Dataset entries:
•••

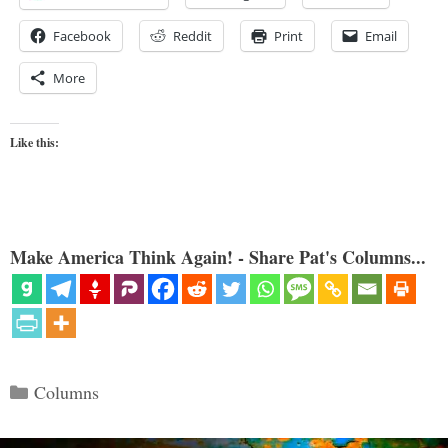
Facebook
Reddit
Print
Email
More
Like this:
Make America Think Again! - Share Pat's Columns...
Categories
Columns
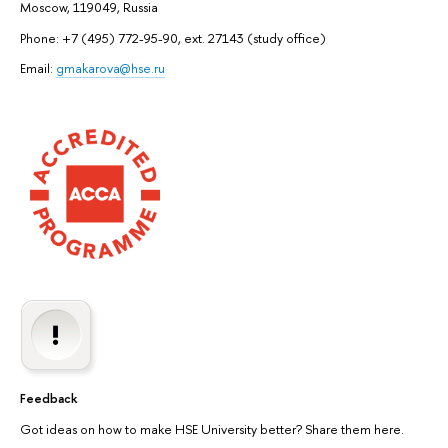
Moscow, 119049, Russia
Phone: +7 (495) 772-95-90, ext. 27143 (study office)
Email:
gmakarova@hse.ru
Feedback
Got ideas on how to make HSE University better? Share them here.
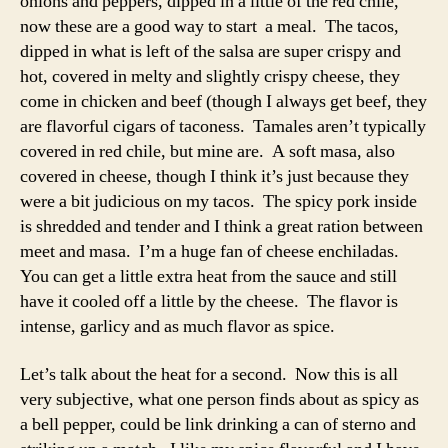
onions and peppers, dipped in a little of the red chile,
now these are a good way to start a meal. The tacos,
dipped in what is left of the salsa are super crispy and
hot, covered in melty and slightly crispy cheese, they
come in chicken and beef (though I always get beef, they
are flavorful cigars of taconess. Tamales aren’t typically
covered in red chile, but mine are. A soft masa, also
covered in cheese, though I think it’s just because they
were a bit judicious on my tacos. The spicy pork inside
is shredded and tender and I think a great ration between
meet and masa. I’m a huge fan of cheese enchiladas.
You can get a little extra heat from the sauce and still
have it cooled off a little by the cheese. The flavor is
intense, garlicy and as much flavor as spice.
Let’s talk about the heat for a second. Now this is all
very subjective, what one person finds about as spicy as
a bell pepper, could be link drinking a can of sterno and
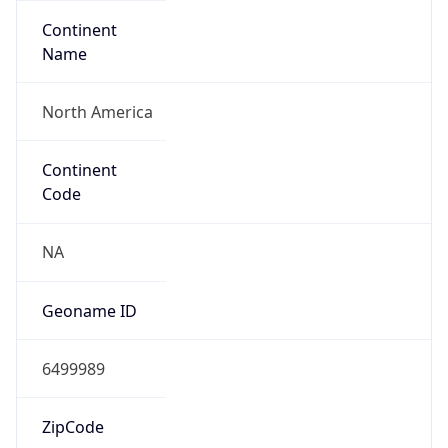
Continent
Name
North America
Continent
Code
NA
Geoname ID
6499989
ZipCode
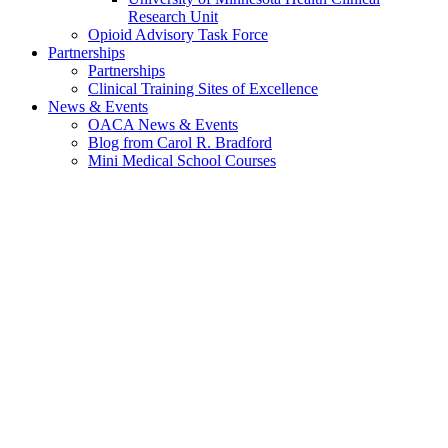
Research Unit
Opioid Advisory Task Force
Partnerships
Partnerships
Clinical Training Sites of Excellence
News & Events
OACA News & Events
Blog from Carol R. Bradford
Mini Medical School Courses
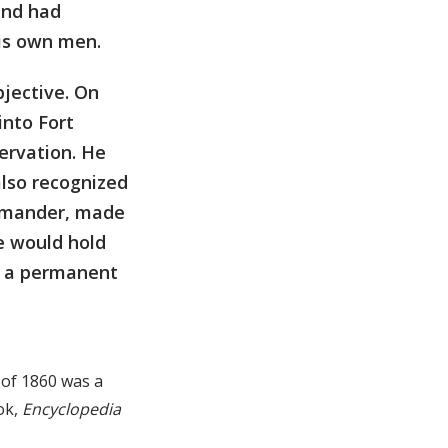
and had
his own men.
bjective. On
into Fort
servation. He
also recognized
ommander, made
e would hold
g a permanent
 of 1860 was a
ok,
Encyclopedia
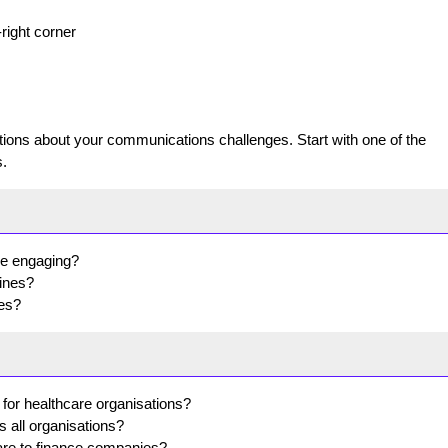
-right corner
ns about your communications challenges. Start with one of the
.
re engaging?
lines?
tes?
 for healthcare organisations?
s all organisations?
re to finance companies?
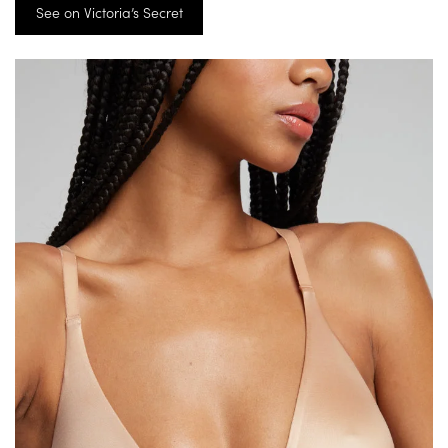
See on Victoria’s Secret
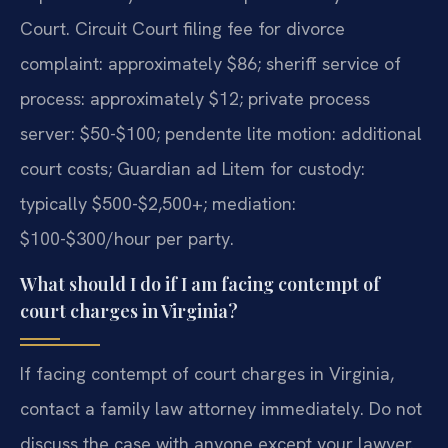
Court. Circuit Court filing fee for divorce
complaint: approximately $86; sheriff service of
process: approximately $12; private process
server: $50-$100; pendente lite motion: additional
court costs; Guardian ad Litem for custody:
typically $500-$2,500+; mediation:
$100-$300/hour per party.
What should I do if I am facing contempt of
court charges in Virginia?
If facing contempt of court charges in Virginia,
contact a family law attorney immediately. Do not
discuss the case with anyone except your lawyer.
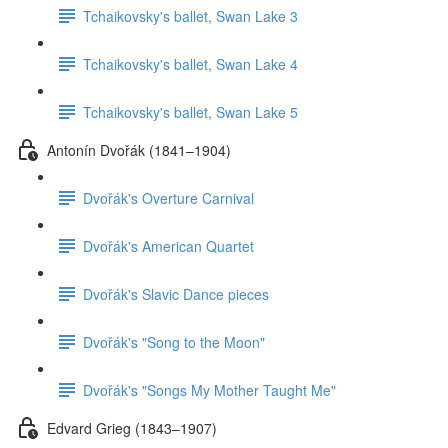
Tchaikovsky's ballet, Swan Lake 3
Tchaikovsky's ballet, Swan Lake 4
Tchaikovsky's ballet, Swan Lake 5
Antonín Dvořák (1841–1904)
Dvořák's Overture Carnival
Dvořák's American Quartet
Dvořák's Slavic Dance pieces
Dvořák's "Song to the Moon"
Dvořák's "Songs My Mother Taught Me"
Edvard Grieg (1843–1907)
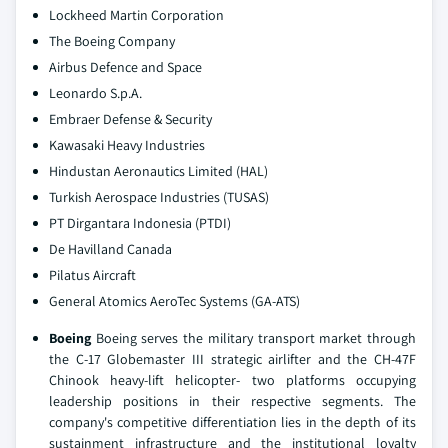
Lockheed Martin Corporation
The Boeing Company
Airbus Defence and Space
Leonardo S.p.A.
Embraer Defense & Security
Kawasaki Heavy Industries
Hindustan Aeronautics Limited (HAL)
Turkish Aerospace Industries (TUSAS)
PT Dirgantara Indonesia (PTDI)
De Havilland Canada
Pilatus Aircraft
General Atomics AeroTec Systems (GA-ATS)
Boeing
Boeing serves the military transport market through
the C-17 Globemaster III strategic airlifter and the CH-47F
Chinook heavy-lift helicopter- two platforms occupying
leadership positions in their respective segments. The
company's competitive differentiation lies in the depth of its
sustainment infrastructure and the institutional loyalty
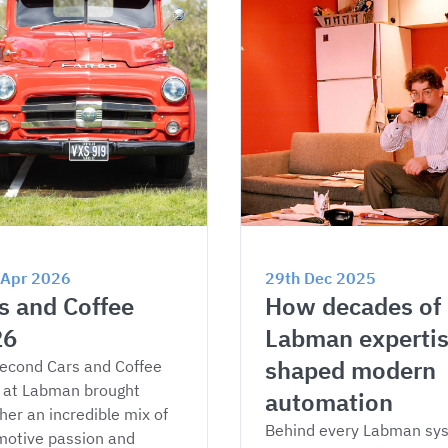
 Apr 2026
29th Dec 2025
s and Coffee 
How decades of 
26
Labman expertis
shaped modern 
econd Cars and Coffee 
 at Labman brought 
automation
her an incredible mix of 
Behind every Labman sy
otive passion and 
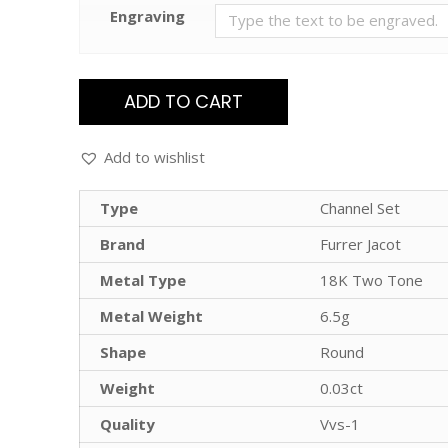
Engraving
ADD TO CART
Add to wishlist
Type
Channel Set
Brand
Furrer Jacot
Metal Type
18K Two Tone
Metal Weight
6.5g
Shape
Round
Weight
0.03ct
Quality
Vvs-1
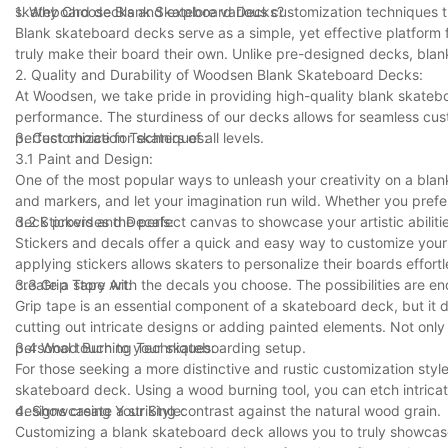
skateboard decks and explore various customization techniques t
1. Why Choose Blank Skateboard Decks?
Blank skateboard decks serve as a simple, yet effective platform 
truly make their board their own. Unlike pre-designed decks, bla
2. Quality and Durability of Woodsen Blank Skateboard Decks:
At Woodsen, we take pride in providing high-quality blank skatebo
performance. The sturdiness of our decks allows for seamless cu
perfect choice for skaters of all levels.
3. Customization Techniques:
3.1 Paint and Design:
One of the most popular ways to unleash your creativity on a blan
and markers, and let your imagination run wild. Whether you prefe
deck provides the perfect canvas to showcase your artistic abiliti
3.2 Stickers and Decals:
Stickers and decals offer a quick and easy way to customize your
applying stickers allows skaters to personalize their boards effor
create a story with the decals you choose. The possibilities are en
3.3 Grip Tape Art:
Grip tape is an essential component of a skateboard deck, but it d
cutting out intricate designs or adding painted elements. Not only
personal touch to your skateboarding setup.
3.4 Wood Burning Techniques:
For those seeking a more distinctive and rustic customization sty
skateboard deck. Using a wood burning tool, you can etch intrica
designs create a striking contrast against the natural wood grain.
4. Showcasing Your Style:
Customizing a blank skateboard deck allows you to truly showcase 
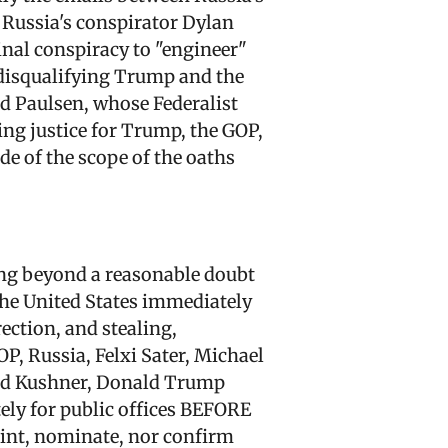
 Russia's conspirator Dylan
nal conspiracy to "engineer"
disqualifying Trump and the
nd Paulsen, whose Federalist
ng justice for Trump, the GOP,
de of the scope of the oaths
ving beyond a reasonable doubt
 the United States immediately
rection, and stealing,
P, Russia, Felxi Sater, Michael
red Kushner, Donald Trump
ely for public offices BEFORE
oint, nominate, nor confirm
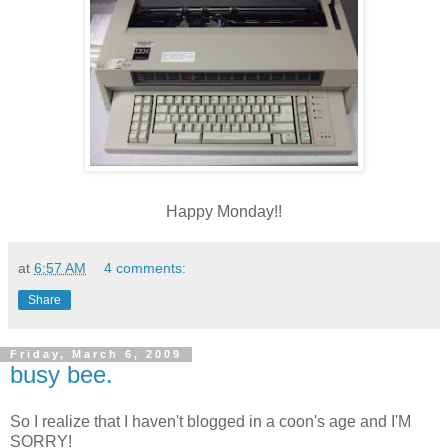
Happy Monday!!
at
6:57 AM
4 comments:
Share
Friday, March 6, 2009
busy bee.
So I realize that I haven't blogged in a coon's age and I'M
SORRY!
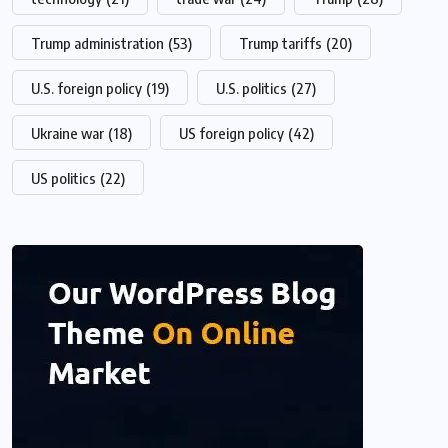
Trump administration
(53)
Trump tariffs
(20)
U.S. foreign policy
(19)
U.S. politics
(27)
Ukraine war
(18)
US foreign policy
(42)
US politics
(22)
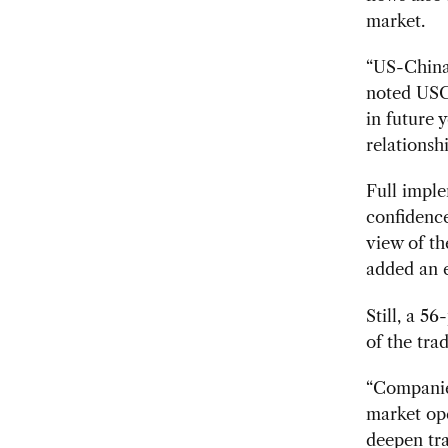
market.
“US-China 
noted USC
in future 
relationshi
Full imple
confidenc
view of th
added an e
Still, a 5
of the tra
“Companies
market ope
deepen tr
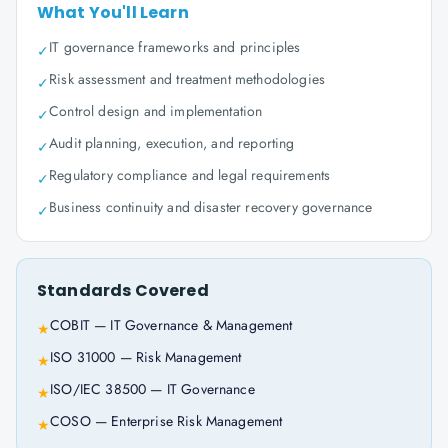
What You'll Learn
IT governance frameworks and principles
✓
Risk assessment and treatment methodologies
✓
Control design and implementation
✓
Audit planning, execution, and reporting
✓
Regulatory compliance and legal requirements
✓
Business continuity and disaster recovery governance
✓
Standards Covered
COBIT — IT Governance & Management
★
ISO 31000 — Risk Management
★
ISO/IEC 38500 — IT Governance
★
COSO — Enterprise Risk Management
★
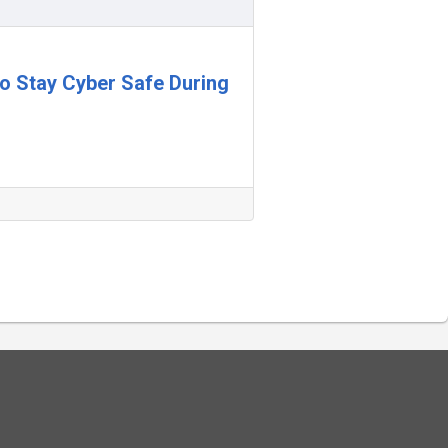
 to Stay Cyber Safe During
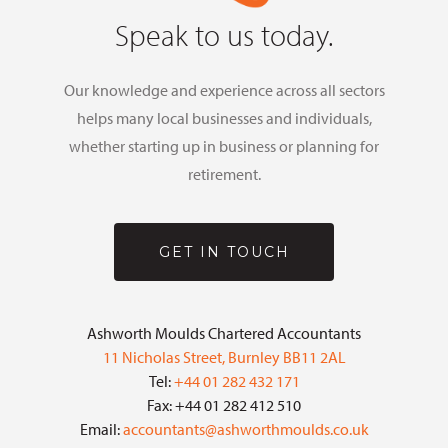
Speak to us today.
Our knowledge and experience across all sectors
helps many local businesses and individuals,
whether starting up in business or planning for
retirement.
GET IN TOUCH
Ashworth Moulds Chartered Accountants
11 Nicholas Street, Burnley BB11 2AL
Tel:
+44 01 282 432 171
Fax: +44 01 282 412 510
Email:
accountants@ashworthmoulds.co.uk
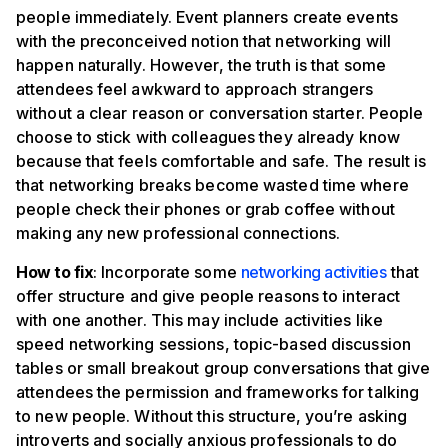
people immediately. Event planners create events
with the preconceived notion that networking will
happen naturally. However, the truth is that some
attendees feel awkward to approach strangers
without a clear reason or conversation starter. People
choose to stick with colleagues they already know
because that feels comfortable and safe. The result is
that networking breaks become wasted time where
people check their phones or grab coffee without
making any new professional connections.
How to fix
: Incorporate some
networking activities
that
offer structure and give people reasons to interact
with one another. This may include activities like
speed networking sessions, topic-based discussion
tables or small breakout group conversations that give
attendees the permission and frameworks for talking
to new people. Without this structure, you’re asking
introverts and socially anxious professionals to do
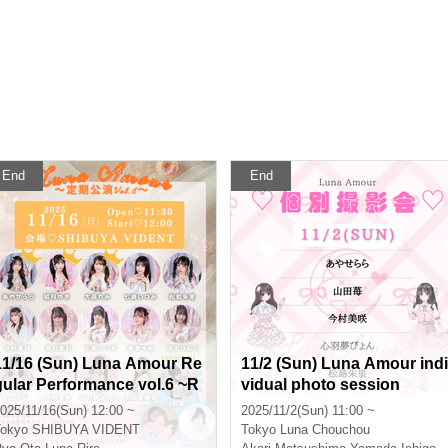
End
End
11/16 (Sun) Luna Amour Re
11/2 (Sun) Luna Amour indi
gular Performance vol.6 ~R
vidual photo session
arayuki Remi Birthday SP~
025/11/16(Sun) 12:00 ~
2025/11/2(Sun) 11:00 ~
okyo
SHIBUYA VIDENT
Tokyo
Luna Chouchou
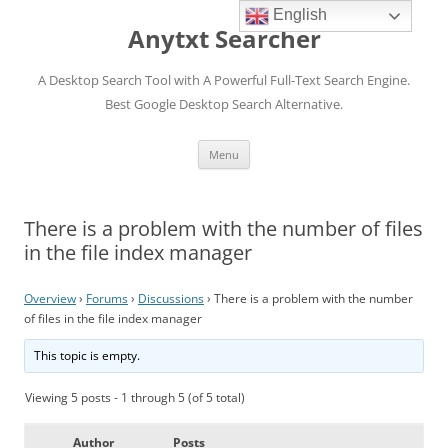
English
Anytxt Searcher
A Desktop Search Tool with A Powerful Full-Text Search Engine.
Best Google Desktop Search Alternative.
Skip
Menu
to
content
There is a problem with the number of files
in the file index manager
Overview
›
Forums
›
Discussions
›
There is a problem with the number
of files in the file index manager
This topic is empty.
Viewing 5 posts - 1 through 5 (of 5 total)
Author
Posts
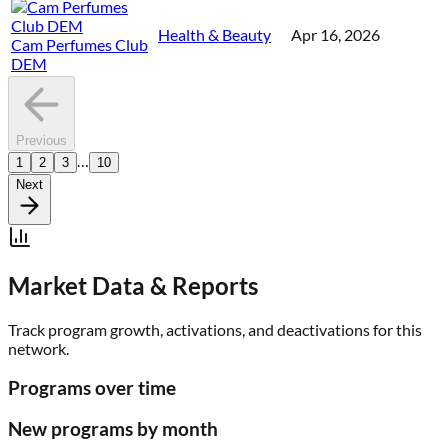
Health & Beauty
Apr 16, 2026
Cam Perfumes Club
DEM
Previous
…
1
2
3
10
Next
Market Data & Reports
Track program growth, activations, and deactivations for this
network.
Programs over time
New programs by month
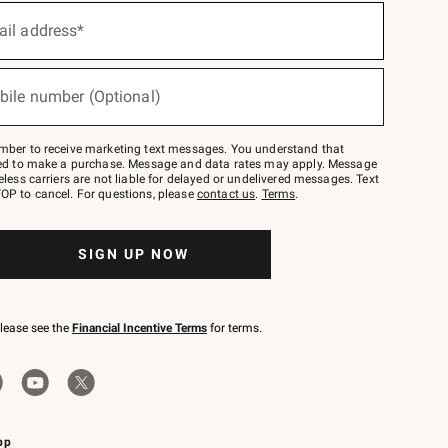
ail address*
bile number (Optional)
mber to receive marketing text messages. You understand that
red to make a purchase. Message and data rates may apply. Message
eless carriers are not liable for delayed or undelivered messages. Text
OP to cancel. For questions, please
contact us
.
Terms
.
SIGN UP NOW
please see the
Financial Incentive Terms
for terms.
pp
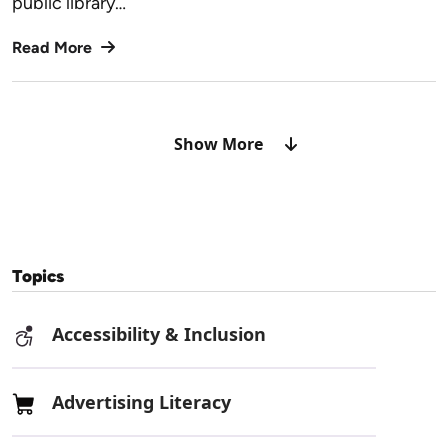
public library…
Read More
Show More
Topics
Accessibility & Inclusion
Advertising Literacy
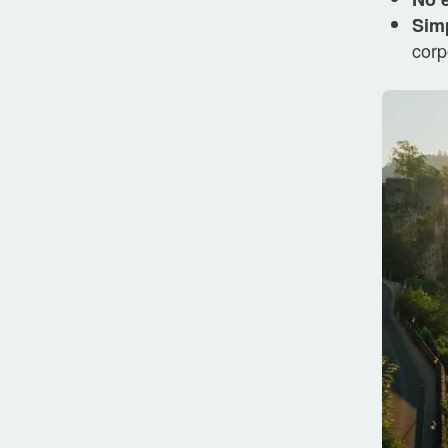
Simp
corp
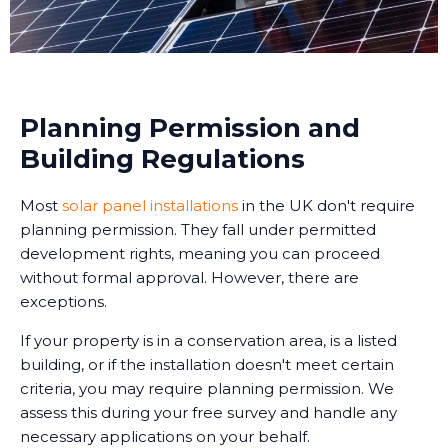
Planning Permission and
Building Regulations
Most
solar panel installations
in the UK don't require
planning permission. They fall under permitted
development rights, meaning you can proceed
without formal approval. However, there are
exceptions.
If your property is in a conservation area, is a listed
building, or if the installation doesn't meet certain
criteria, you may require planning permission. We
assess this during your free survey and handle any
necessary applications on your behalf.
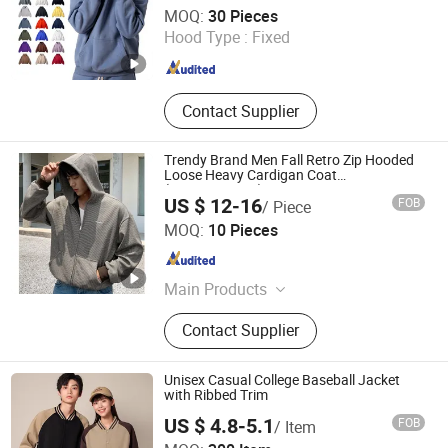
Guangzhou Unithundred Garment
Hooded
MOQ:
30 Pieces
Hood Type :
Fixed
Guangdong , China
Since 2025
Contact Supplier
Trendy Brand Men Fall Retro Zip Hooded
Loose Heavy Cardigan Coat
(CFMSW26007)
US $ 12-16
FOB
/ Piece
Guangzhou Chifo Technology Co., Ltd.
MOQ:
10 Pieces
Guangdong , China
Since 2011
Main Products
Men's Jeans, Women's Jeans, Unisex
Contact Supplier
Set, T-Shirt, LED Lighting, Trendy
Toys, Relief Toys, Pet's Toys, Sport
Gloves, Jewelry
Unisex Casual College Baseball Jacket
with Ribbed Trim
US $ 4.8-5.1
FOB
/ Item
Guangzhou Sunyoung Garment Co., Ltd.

•••

Exercise instructions: Produce the lines from the first line of the entries through the line that contains "-right corner", exactly, leaving the pictures behind.

Task response:
Facebook
Reddit
Print
Email
More
Like this:
Make America Think Again! - Share Pat's Columns...
Categories
Columns
Moscow, 119049, Russia
Phone: +7 (495) 772-95-90, ext. 27143 (study office)
Email:
gmakarova@hse.ru
Feedback
Got ideas on how to make HSE University better? Share them here.
onions and peppers, dipped in a little of the red chile,
now these are a good way to start a meal. The tacos,
dipped in what is left of the salsa are super crispy and
hot, covered in melty and slightly crispy cheese, they
come in chicken and beef (though I always get beef, they
are flavorful cigars of taconess. Tamales aren’t typically
covered in red chile, but mine are. A soft masa, also
covered in cheese, though I think it’s just because they
were a bit judicious on my tacos. The spicy pork inside
is shredded and tender and I think a great ration between
meet and masa. I’m a huge fan of cheese enchiladas.
You can get a little extra heat from the sauce and still
have it cooled off a little by the cheese. The flavor is
intense, garlicy and as much flavor as spice.
Let’s talk about the heat for a second. Now this is all
very subjective, what one person finds about as spicy as
a bell pepper, could be link drinking a can of sterno and
Continent
Name
North America
Continent
Code
NA
Geoname ID
6499989
ZipCode
Research Unit
Opioid Advisory Task Force
Partnerships
Partnerships
Clinical Training Sites of Excellence
News & Events
OACA News & Events
Blog from Carol R. Bradford
Mini Medical School Courses
and had
his own men.
bjective. On
into Fort
servation. He
also recognized
ommander, made
e would hold
g a permanent
 of 1860 was a
ok,
Encyclopedia
-right corner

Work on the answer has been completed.